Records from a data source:
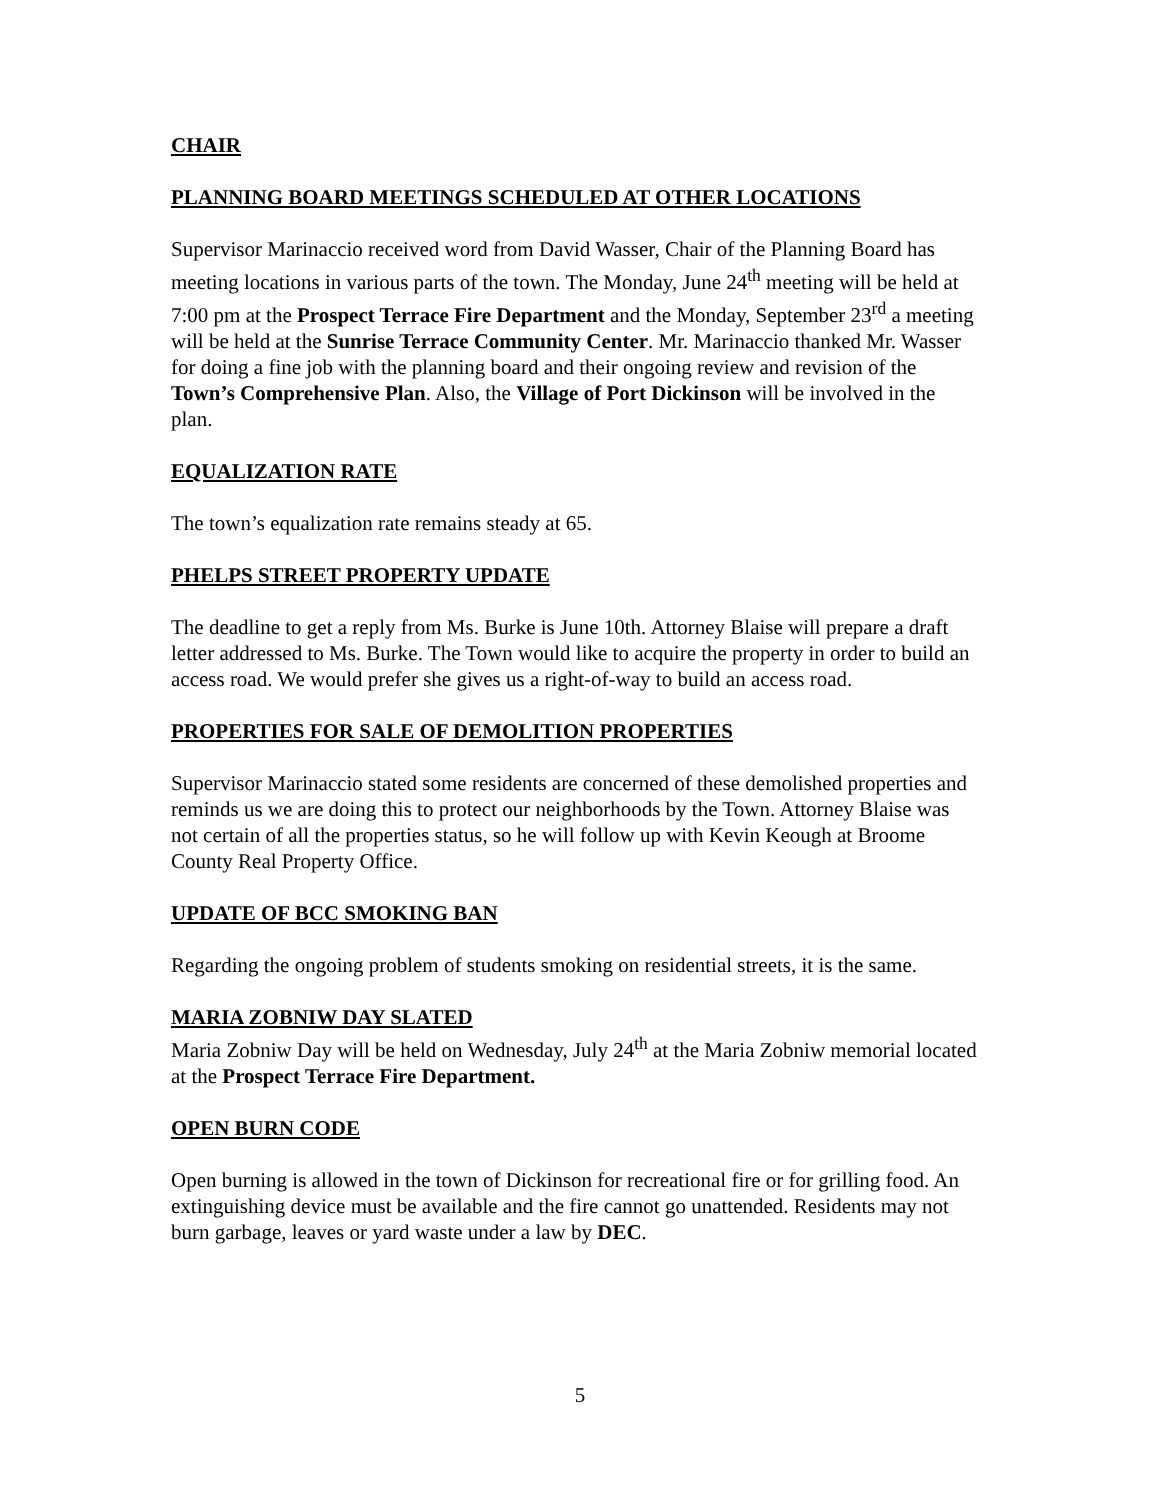CHAIR
PLANNING BOARD MEETINGS SCHEDULED AT OTHER LOCATIONS
Supervisor Marinaccio received word from David Wasser, Chair of the Planning Board has meeting locations in various parts of the town. The Monday, June 24<sup>th</sup> meeting will be held at 7:00 pm at the Prospect Terrace Fire Department and the Monday, September 23<sup>rd</sup> a meeting will be held at the Sunrise Terrace Community Center. Mr. Marinaccio thanked Mr. Wasser for doing a fine job with the planning board and their ongoing review and revision of the Town’s Comprehensive Plan. Also, the Village of Port Dickinson will be involved in the plan.
EQUALIZATION RATE
The town’s equalization rate remains steady at 65.
PHELPS STREET PROPERTY UPDATE
The deadline to get a reply from Ms. Burke is June 10th. Attorney Blaise will prepare a draft letter addressed to Ms. Burke. The Town would like to acquire the property in order to build an access road. We would prefer she gives us a right-of-way to build an access road.
PROPERTIES FOR SALE OF DEMOLITION PROPERTIES
Supervisor Marinaccio stated some residents are concerned of these demolished properties and reminds us we are doing this to protect our neighborhoods by the Town. Attorney Blaise was not certain of all the properties status, so he will follow up with Kevin Keough at Broome County Real Property Office.
UPDATE OF BCC SMOKING BAN
Regarding the ongoing problem of students smoking on residential streets, it is the same.
MARIA ZOBNIW DAY SLATED
Maria Zobniw Day will be held on Wednesday, July 24<sup>th</sup> at the Maria Zobniw memorial located at the Prospect Terrace Fire Department.
OPEN BURN CODE
Open burning is allowed in the town of Dickinson for recreational fire or for grilling food. An extinguishing device must be available and the fire cannot go unattended. Residents may not burn garbage, leaves or yard waste under a law by DEC.
5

# What needs to be done
Give back the records exactly, minus any pictures.

# The completed task
CHAIR
PLANNING BOARD MEETINGS SCHEDULED AT OTHER LOCATIONS
Supervisor Marinaccio received word from David Wasser, Chair of the Planning Board has meeting locations in various parts of the town. The Monday, June 24<sup>th</sup> meeting will be held at 7:00 pm at the Prospect Terrace Fire Department and the Monday, September 23<sup>rd</sup> a meeting will be held at the Sunrise Terrace Community Center. Mr. Marinaccio thanked Mr. Wasser for doing a fine job with the planning board and their ongoing review and revision of the Town’s Comprehensive Plan. Also, the Village of Port Dickinson will be involved in the plan.
EQUALIZATION RATE
The town’s equalization rate remains steady at 65.
PHELPS STREET PROPERTY UPDATE
The deadline to get a reply from Ms. Burke is June 10th. Attorney Blaise will prepare a draft letter addressed to Ms. Burke. The Town would like to acquire the property in order to build an access road. We would prefer she gives us a right-of-way to build an access road.
PROPERTIES FOR SALE OF DEMOLITION PROPERTIES
Supervisor Marinaccio stated some residents are concerned of these demolished properties and reminds us we are doing this to protect our neighborhoods by the Town. Attorney Blaise was not certain of all the properties status, so he will follow up with Kevin Keough at Broome County Real Property Office.
UPDATE OF BCC SMOKING BAN
Regarding the ongoing problem of students smoking on residential streets, it is the same.
MARIA ZOBNIW DAY SLATED
Maria Zobniw Day will be held on Wednesday, July 24<sup>th</sup> at the Maria Zobniw memorial located at the Prospect Terrace Fire Department.
OPEN BURN CODE
Open burning is allowed in the town of Dickinson for recreational fire or for grilling food. An extinguishing device must be available and the fire cannot go unattended. Residents may not burn garbage, leaves or yard waste under a law by DEC.
5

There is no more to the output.